The schematic illustrates that the difference in growth rates of L1 and L2 required to maximize the 2F1–F2 DPOAE might be, in the first approximation, a compensation for the differing compression rates of the F1- and F2–TWs in the DPOAE-generation region surrounding the F2–TW peak. The absolute compression rates of the F1- and F2–TW growths in the F2–TW peak regions might be revealed by a low-frequency suppressor tone that produces a linearly growing TW amplitude within the DPOAE-generation region. The linearly growing magnitudes of the three suppressor displacements that caused 9-dB DPOAE suppression for the three primary level pairs (from Fig. 2B mean data) are shown as black lines. Although their amplitudes at the F2–TW peak are shown here equal to those of the primary-tone TWs, we actually assume only that the 9-dB DPOAE suppression is maintained when the suppressor amplitude is kept proportional to the amplitudes of the primary TWs at the F2–TW peak. The vertical spacing of the suppressor TWs shows that the suppressor level needs to rise by just 6 dB for a 30-dB increase in L2 for this condition to hold. This corresponds to a 0.2 dB/dB compression of the F2–TW growth at its peak, while an L1 increase of 15 dB corresponds to a ~ 0.4 dB/dB compression of F1–TW growth at the same location. Comparable compression rates have been derived from BM measurements in sensitive, pristine cochlear preparations in response to a tone at the CF of the measurement location and to a tone with a frequency a factor of 1.2 below the CF [44].

The similar slopes of SFOAE and loudness iso-suppression to the DPOAE(L1) iso-suppression slope indicate that both SFOAE suppression and loudness suppression are also taking place in the active region of the probe-tone TW, where the suppressor tone likely hampers its amplification. Recent experiments by Goodman and colleagues [45] confirm that the SFOAE is largely generated in the active region of the primary’s TW. Evidence for a SFOAE generation site slightly basal to the primary’s characteristic place also comes from suppression tuning curves (STC) obtained by Keefe and colleagues [33], showing that the lowest suppression thresholds were obtained with suppressor tones slightly higher than the probe’s frequency. BM and RL responses to a CF tone are also most efficiently reduced by a suppressor tone that has its characteristic place in the active region of the CF tone [5]. Not surprisingly, the same is found in the auditory nerve [46]. In summary, only the DPOAE(L2) iso-suppression slope (~ 0.2 dB/dB) can be thought to reflect the compression rate at the TW peak because the F2–TW peak is located in the active region of the F1 tone.

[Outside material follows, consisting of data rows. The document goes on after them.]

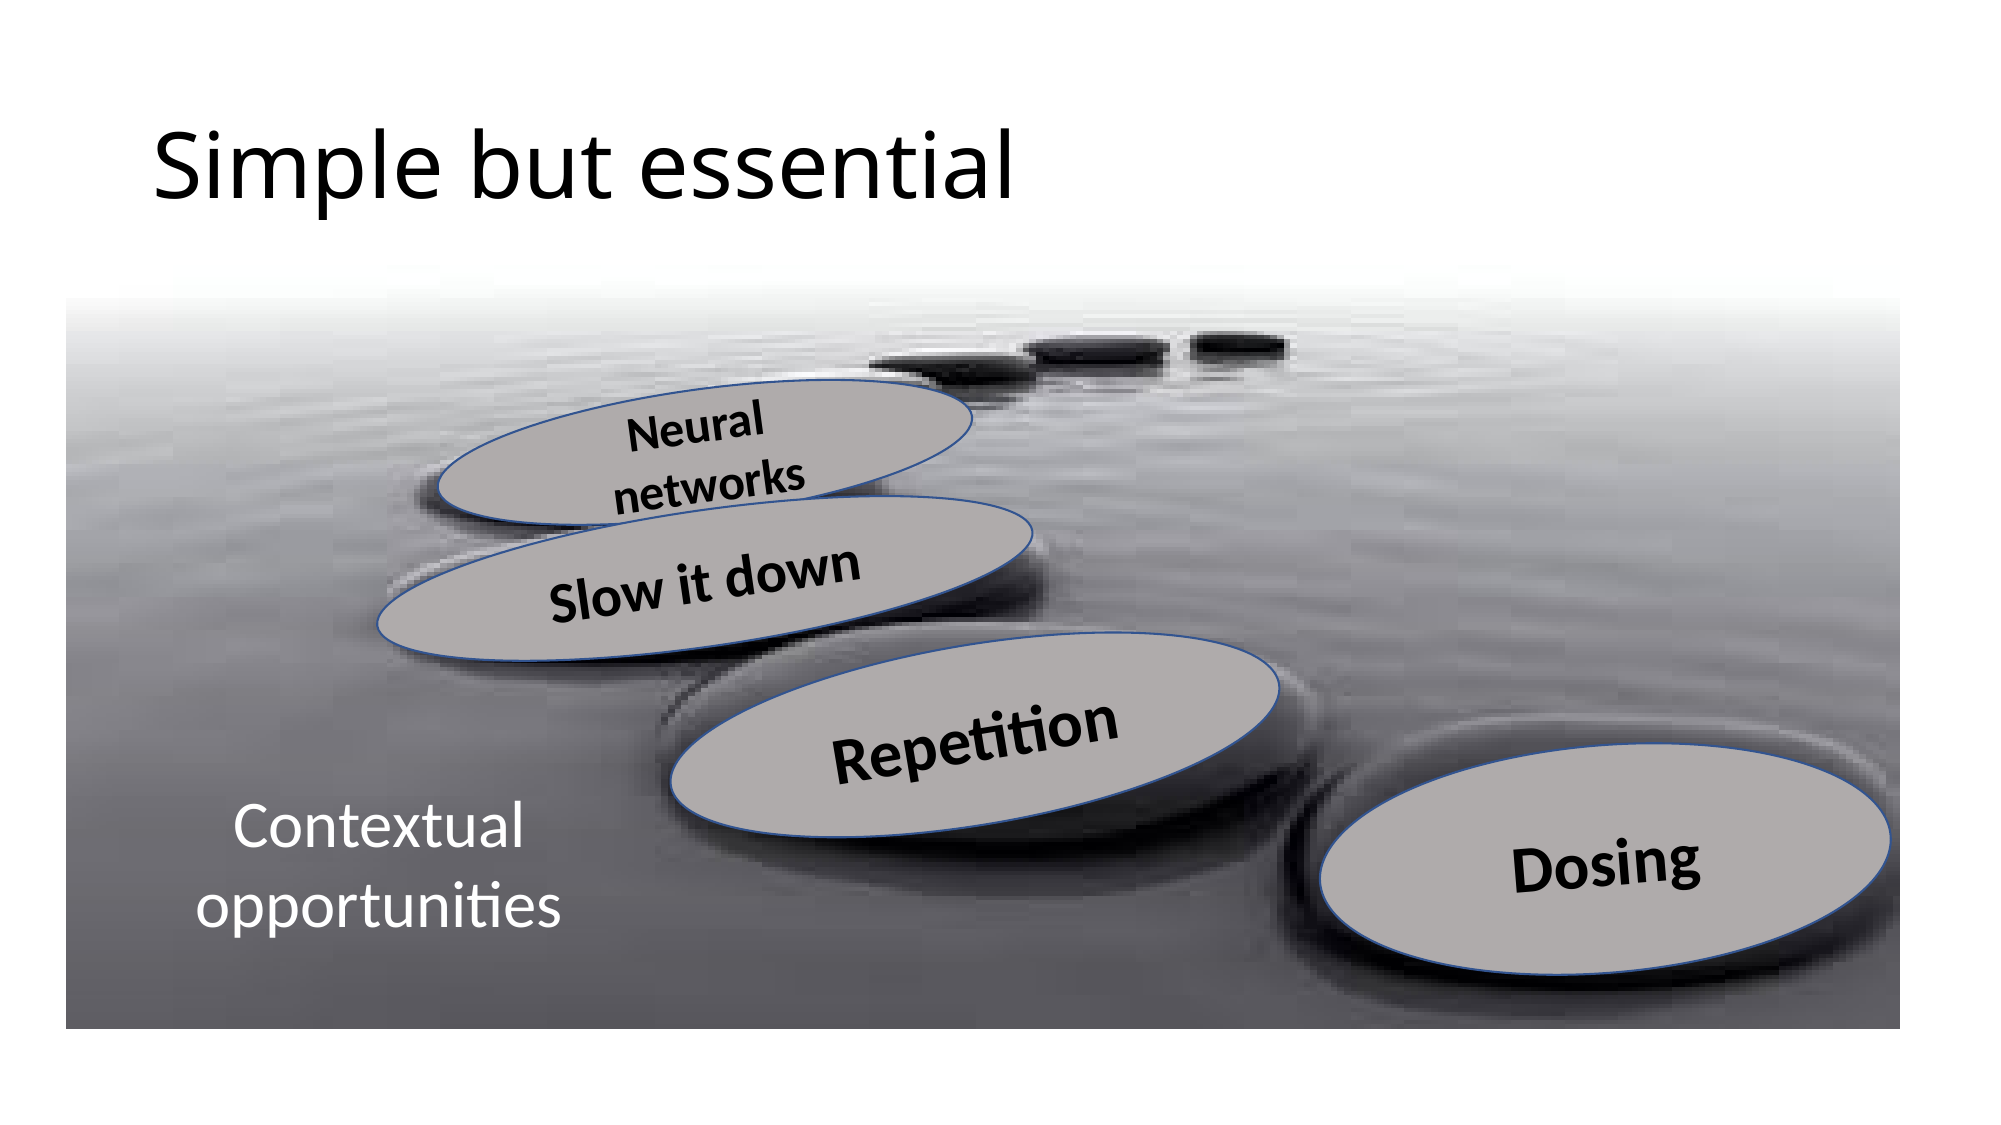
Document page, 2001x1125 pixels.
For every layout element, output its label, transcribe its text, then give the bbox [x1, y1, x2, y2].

title Simple but essential [137, 59, 1863, 265]
picture [66, 265, 1900, 1029]
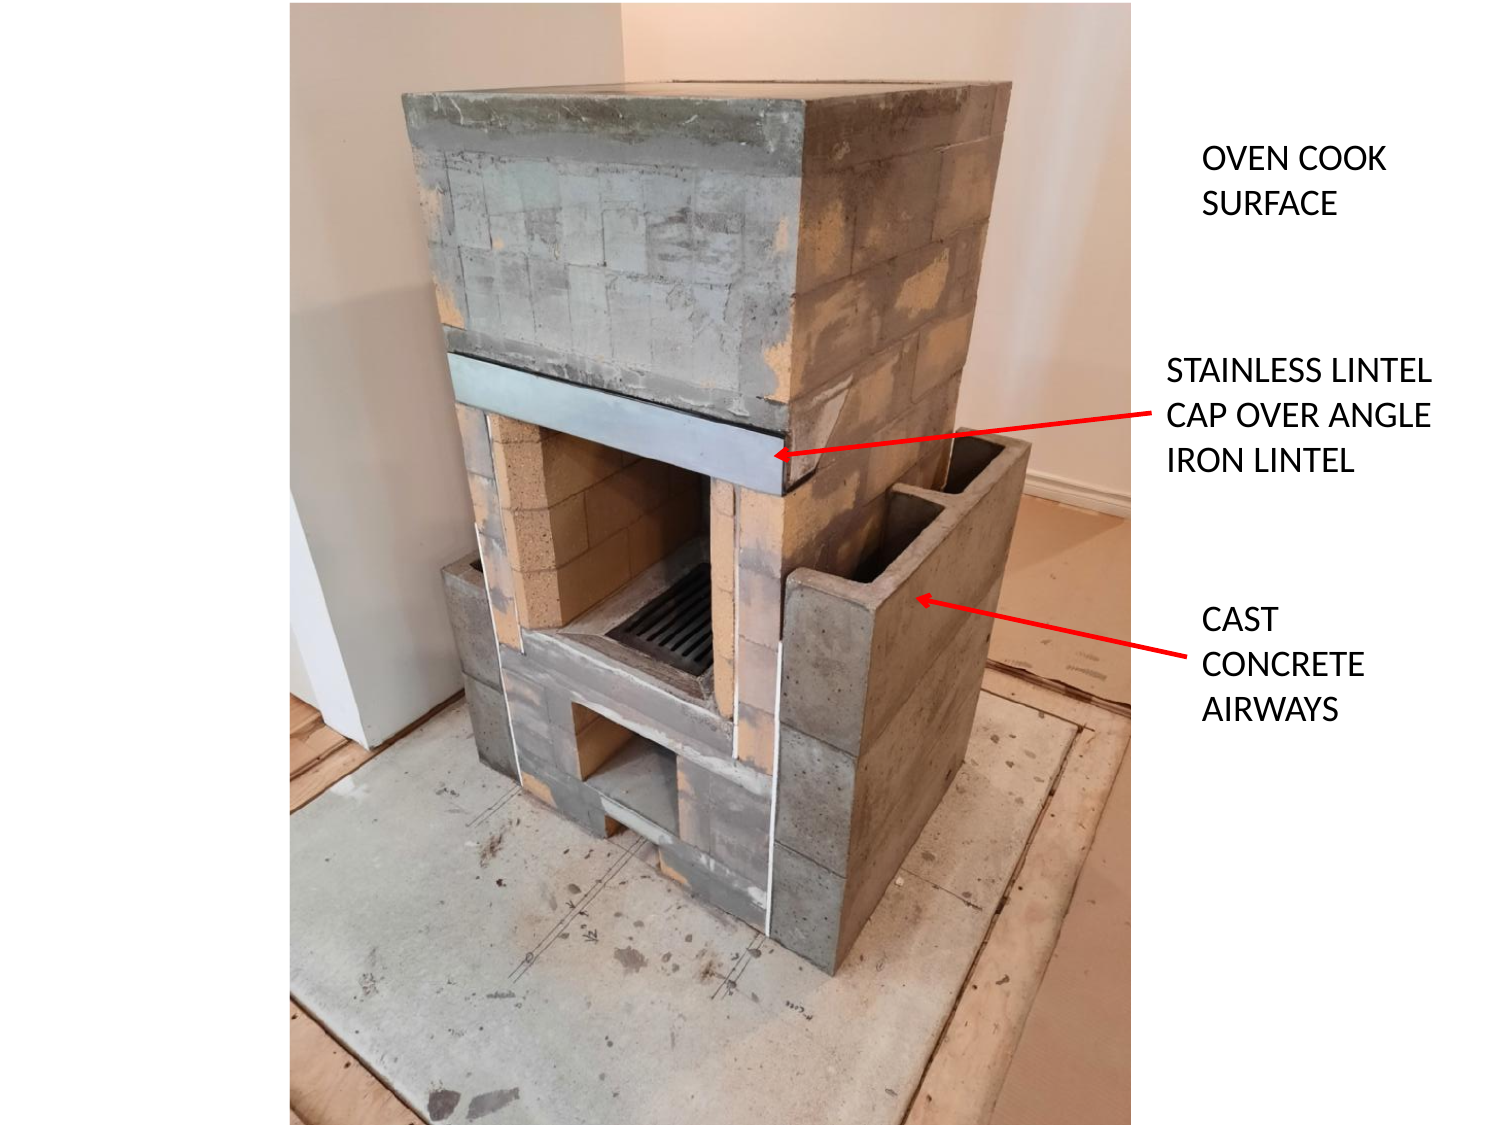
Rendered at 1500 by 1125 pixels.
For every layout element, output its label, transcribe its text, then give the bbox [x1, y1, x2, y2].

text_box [915, 597, 1188, 658]
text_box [773, 413, 1152, 457]
picture [148, 4, 1272, 1124]
text_box STAINLESS LINTEL CAP OVER ANGLE IRON LINTEL [1277, 338, 1459, 488]
text_box OVEN COOK SURFACE [1187, 125, 1447, 231]
text_box CAST CONCRETE AIRWAYS [1277, 586, 1412, 736]
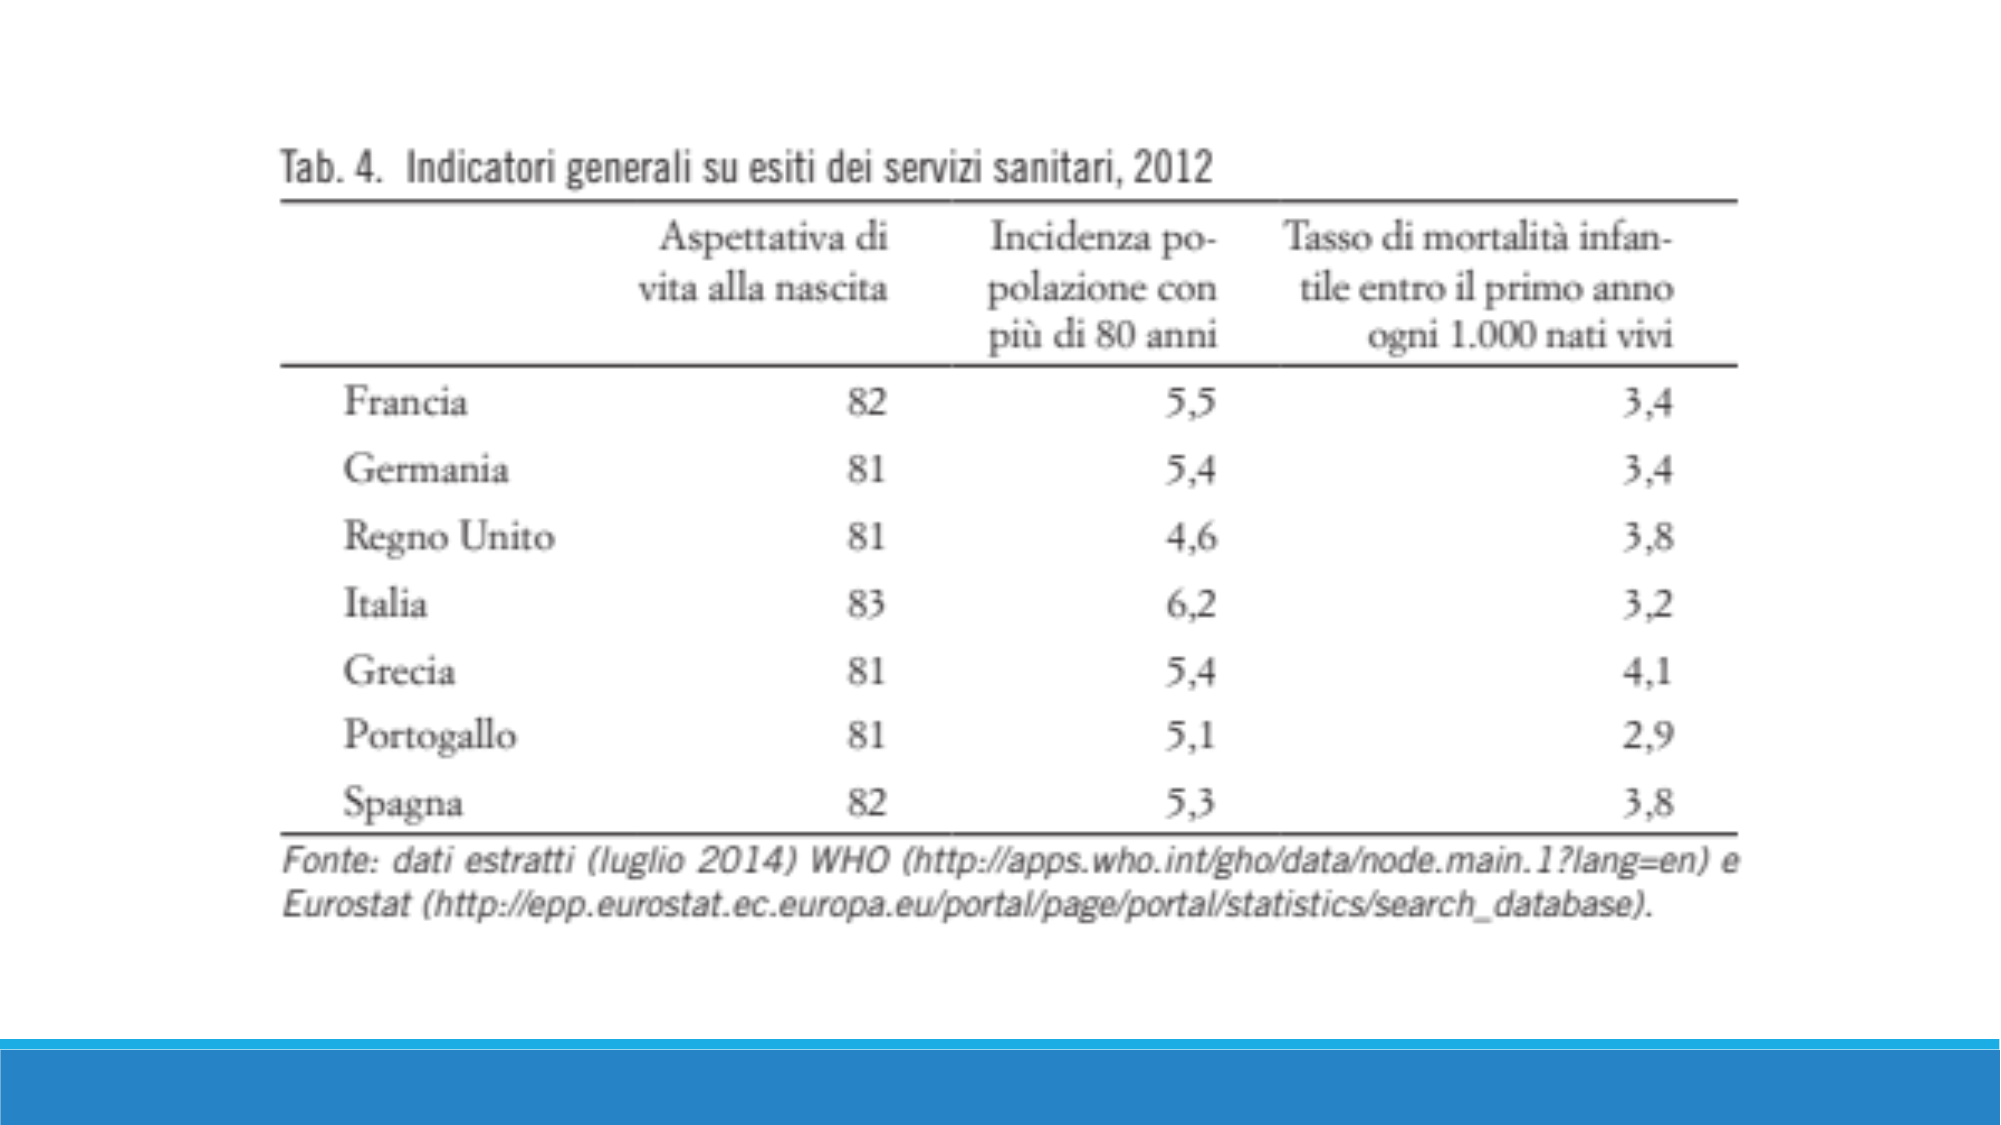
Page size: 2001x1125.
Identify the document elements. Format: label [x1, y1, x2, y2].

picture [190, 132, 1810, 952]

The association between the compression rate in the growth of the BM response in the active region and the slopes of both the loudness iso-suppression curves and the OAE iso-suppression curves assumes that equal suppression occurs when suppressor vibration grows proportionally to probe vibration in the active region of the probe’s TW. The physiological reason why this should be the case is not obvious to us. Furthermore, the compression rate of BM growth typically increases with stimulus level, whereas iso-suppression slopes (also those published by others) are fairly invariant with probe level. Thus, confirmation by simultaneous measurements of OAE suppression and direct BM displacement in an animal cochlea is still required to confirm that the slopes of these iso-suppression curves indeed reveal rates of cochlear compression.